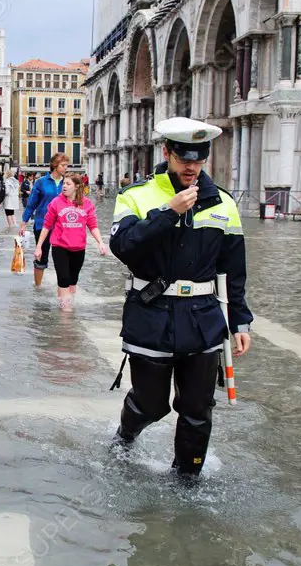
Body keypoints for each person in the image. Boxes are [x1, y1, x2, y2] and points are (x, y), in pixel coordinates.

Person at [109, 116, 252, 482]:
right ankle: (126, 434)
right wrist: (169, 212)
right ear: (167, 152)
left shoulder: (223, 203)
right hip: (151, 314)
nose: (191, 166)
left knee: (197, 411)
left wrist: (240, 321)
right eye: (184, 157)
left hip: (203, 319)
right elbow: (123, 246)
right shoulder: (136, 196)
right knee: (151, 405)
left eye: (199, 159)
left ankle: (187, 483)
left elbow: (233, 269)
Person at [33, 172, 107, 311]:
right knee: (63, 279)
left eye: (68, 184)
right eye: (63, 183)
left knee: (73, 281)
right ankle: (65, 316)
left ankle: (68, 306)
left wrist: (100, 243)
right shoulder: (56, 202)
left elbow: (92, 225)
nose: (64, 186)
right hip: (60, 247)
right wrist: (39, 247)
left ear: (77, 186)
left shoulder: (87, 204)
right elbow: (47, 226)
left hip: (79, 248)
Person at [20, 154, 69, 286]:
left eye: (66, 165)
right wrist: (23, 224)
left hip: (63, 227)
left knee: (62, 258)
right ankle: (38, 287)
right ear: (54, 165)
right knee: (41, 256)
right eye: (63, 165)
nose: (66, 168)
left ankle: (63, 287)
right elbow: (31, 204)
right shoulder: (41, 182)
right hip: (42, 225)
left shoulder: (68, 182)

==

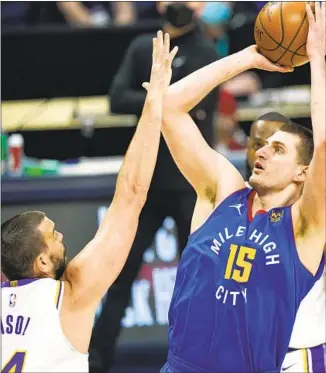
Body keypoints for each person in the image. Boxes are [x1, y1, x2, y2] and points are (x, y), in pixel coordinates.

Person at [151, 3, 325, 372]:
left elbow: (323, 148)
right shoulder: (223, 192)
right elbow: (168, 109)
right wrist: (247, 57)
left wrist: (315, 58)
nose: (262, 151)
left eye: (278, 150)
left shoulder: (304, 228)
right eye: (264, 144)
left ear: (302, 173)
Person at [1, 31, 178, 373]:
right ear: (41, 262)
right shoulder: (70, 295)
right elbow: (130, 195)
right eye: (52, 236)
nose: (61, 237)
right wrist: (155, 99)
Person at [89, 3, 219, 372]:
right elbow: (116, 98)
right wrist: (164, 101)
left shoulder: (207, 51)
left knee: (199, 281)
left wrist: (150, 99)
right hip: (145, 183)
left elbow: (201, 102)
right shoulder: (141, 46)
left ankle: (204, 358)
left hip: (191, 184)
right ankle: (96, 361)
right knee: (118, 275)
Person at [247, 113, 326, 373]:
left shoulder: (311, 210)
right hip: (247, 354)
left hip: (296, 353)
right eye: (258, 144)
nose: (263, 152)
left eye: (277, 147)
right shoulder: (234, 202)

▶ AIM OF THE EXERCISE: Using the listing above, return word for word each line from the one that has "left knee: (62, 258)" through the one that has "left shoulder: (68, 182)", and no line outside that range.

▶ YOUR RESPONSE:
left knee: (62, 258)
right ankle: (38, 287)
right ear: (54, 165)
right knee: (41, 256)
right eye: (63, 165)
nose: (66, 168)
left ankle: (63, 287)
right elbow: (31, 204)
right shoulder: (41, 182)
right hip: (42, 225)
left shoulder: (68, 182)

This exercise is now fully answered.